Writing - DataFrame.write_delta doesn't work with UPath and doesn't have a filesystem argument. deltalake.write.write_deltalake has the filesystem argument, so it should be really easy to add!

Reading - seems like no workaround available currently, as DeltaTable (which is used for reading) doesn't have a filesystem option. Should probably raise an issue upstream?


I bumped into these issues when working on dagster-polars. dagster has an abstraction called IOManager which handles loading/saving data for the user. There is a UPathIOManager which is built with upath.UPath, which is used to implement most of the other IOMangers which work with files. It's currently impossible to adopt it for DeltaLake, although it works for Parquet with some workarounds.

zundertj commented 1 year ago

Reading up on this, and checking what we do in various read_* and scan_* methods:

  1. Not sure os.PathLike is the right way forward. All it guarantees is that there is a dunder method __fspath__(), which returns a filesystem like path, but that does not guarantee in any way we can parse that like a file on a file system. fsspec, or other dependencies if fsspec does not cover it, are needed potentially.

  2. UPath seems interesting as a way to improve the API (personally not a fan of the separate storage_options kwargs littered around), but it also seems, no offense, not widely used? Are there major libraries which have adopted UPath?

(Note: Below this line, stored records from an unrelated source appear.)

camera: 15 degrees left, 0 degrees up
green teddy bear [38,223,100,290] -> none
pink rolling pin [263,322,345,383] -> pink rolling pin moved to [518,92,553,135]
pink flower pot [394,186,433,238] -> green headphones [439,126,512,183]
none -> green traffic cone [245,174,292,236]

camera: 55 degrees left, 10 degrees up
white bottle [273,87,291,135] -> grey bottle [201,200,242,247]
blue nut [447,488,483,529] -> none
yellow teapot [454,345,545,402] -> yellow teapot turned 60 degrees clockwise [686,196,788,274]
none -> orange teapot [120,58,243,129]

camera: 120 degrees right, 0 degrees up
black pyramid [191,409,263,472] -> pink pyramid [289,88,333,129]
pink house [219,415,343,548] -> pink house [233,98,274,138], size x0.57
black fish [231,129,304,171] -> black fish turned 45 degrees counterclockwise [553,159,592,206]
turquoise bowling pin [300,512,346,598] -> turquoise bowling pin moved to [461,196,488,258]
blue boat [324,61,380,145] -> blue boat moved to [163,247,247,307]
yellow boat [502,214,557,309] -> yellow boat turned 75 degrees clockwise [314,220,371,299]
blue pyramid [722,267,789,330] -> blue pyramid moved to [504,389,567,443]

  3. Important to distinguish between the eager (read + write) vs lazy api (scan + sink). For lazy, bespoke implementations are needed. We only support storage_options on scan_ipc and scan_parquet for example, whilst in addition to there eager equivalents there is also read_delta and read_csv supporting storage_options. Also, other sources such as json there probably simply wasn't a need so far, but could be added, as in most eager methods, there are code paths where we simply load up the data in Python, and pass it then down to the Rust code. This is something we could always do with fsspec in the loop.

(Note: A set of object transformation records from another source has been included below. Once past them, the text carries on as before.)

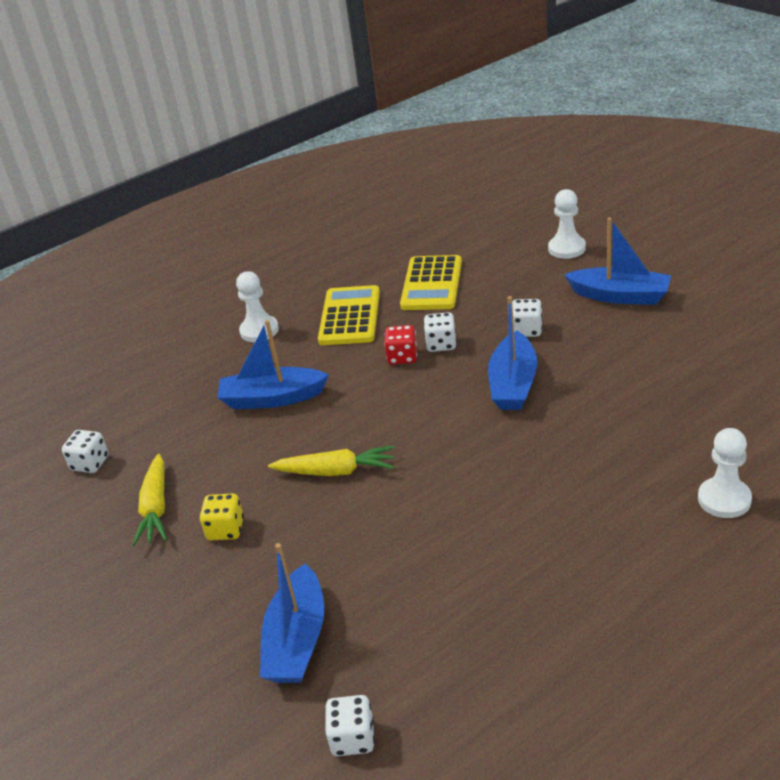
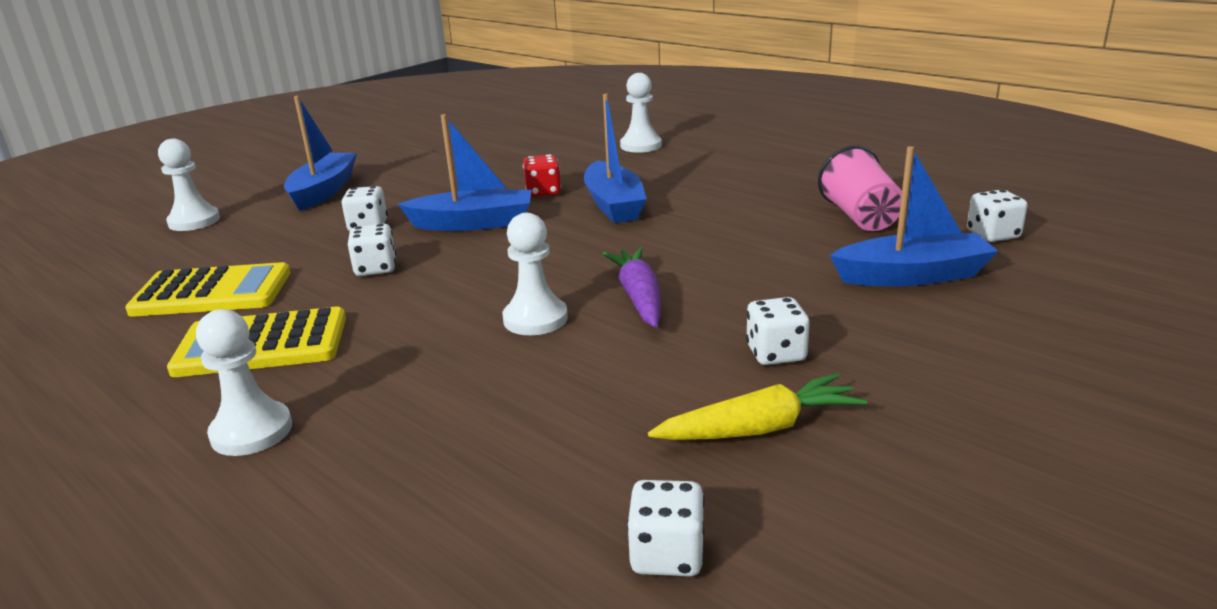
camera: 105 degrees left, 10 degrees down
yellow dice [200,493,244,540] -> white dice [746,297,810,365]
blue boat [217,320,329,409] -> blue boat moved to [584,94,647,223]
yellow carrot [268,446,394,476] -> purple carrot [602,247,661,328]
red dice [384,325,417,365] -> red dice moved to [523,154,561,197]
none -> white pawn [503,213,568,335]
none -> pink cup [818,145,902,231]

jordandakota commented 1 year ago

To my knowledge it's just fsspec itself that's implemented UPath as well as dagster-io with the UPathIOManager.

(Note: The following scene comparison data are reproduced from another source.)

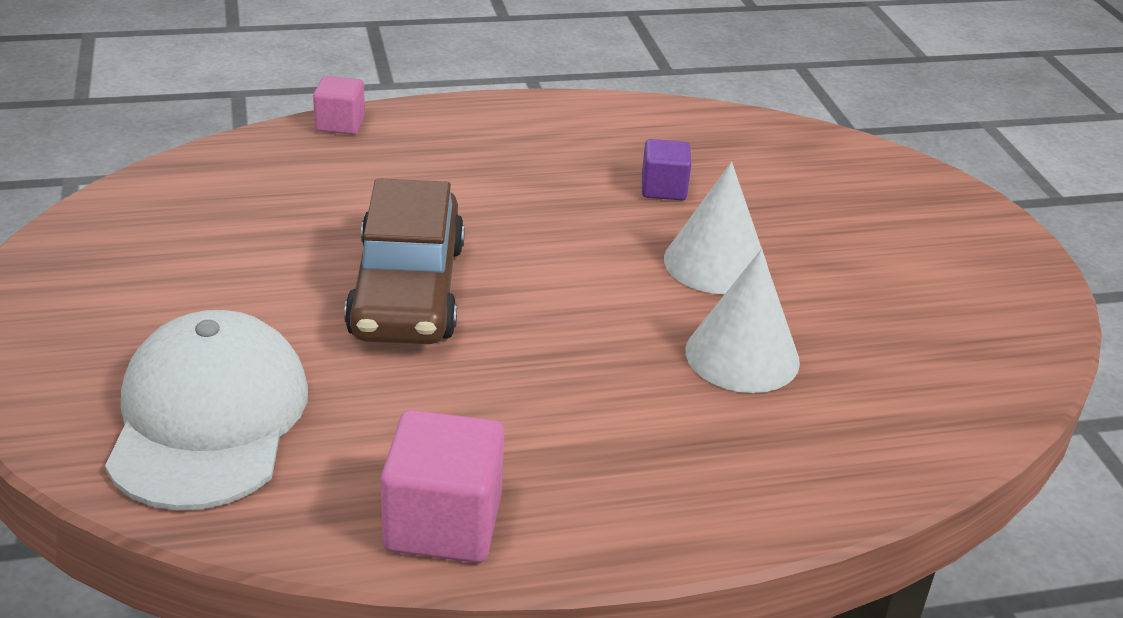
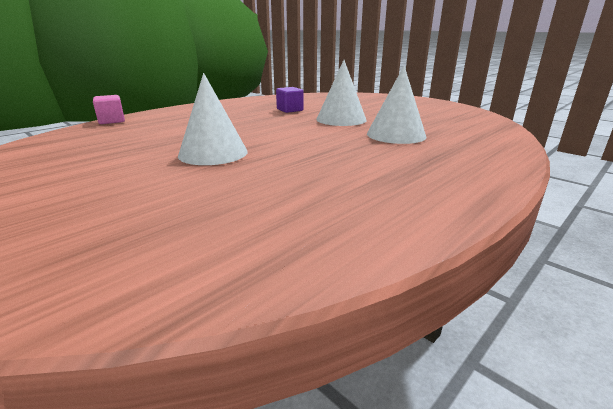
camera: 30 degrees left, 10 degrees down
white cap [105,310,308,510] -> none
brown car [344,178,465,344] -> white cone [178,73,248,165]
pink cube [380,410,504,563] -> none

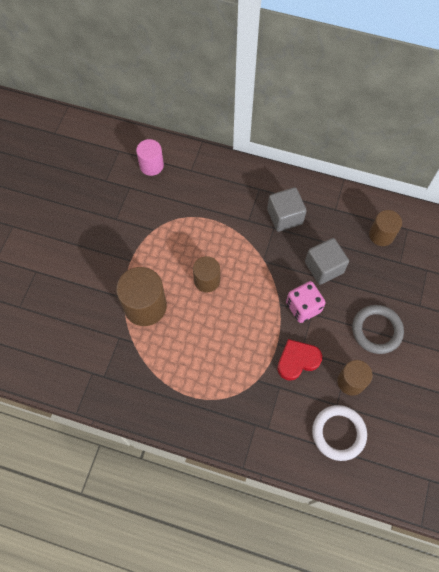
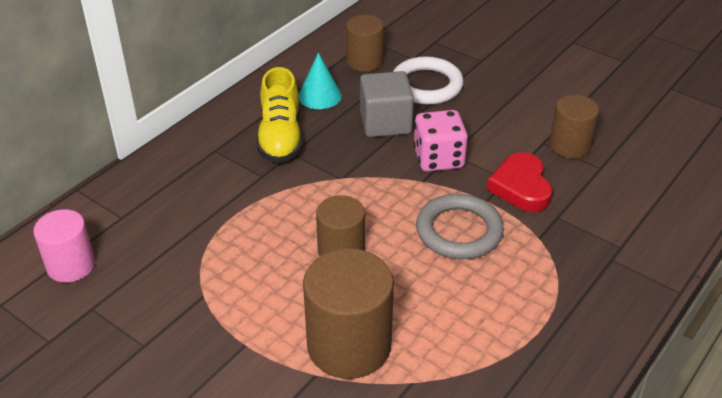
camera: 70 degrees left, 25 degrees down
grey cube [267,187,307,232] -> yellow shoe [256,67,303,163]
white ring [312,405,367,461] -> white ring moved to [393,56,464,105]
grey ring [352,305,404,354] -> grey ring moved to [416,194,504,259]
none -> turquoise cone [299,53,342,109]

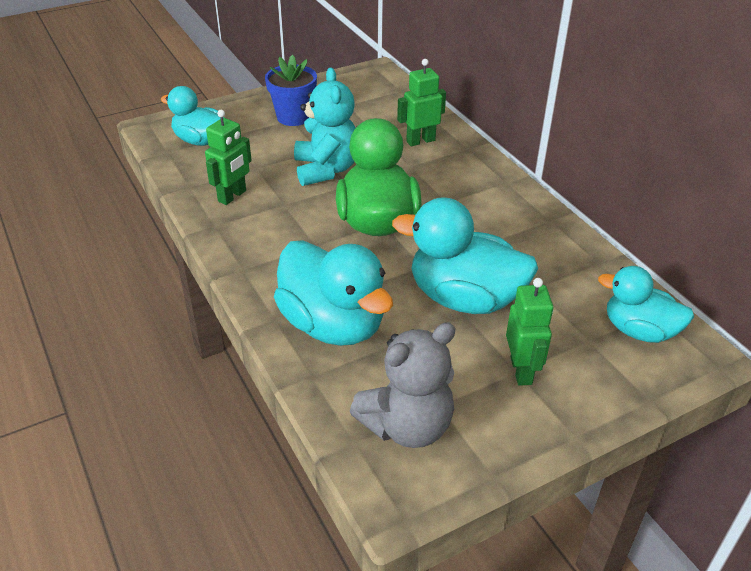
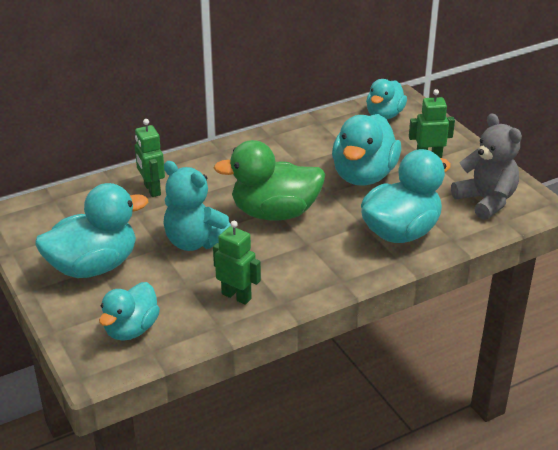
camera: 90 degrees left, 5 degrees down
blue flower pot [265,55,317,126] -> turquoise duck [35,183,148,278]
turquoise teddy bear [294,68,355,186] -> turquoise teddy bear turned 135 degrees counterclockwise [164,161,231,251]

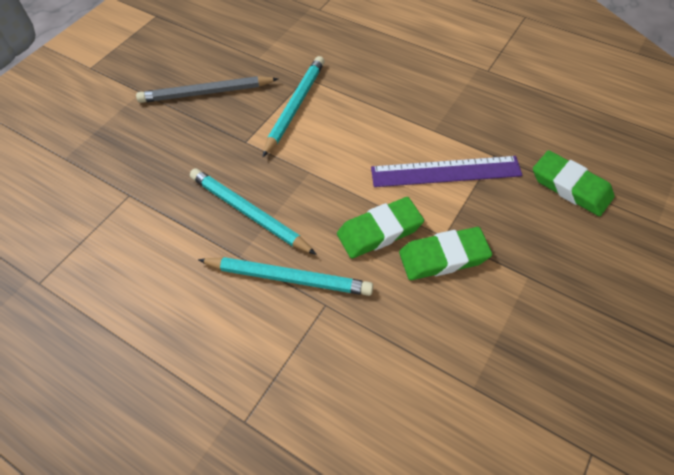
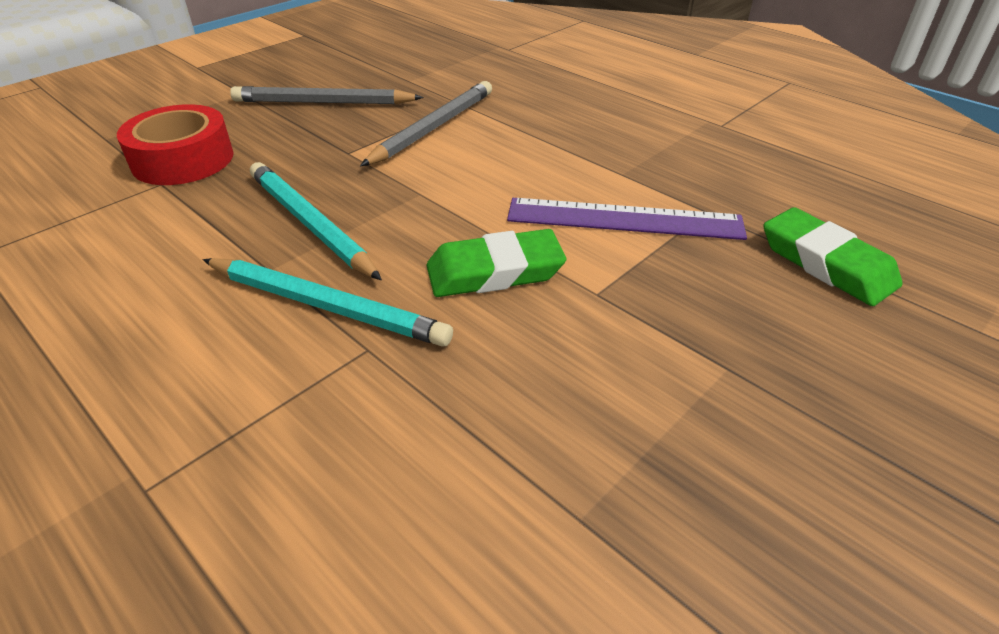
camera: 10 degrees right, 15 degrees down
turquoise pencil [263,56,325,157] -> grey pencil [360,81,492,166]
green eraser [399,227,492,280] -> none
none -> red tape [117,104,234,185]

danielgafni commented 1 year ago

Not sure os.PathLike is the right way forward. All it guarantees is that there is a dunder method fspath()

Oh, sure. Whatever is the correct type here. Probably just pathlib.Path then?

universal-pathlib is definitely not widely used. But:

  1. I think we can change that : ) a. It's very useful. I think pathlib for any filesystem is just a great idea. b. The library is a tiny wrapper around the other fsspec filesystem-specific libs, which are used a lot. It's very unlikely there are going to be any problems with it as everything is well-tested in the upstream libs.
  2. Even if we don't want to support universal-pathlib, we still can accept the general fsspec filesystem in the polars functions.
danielgafni commented 1 year ago

I found a workaround for fetching storage_options from UPath:

storage_options = path._kwargs.copy()

Edit: now it's available as path.storage_options

mkleinbort-ic commented 7 months ago

I hit this issue today - so it's still relevant I think.

No harm in supporting UPath as an input to the polars io operations imo - should be a reasonably modest lift.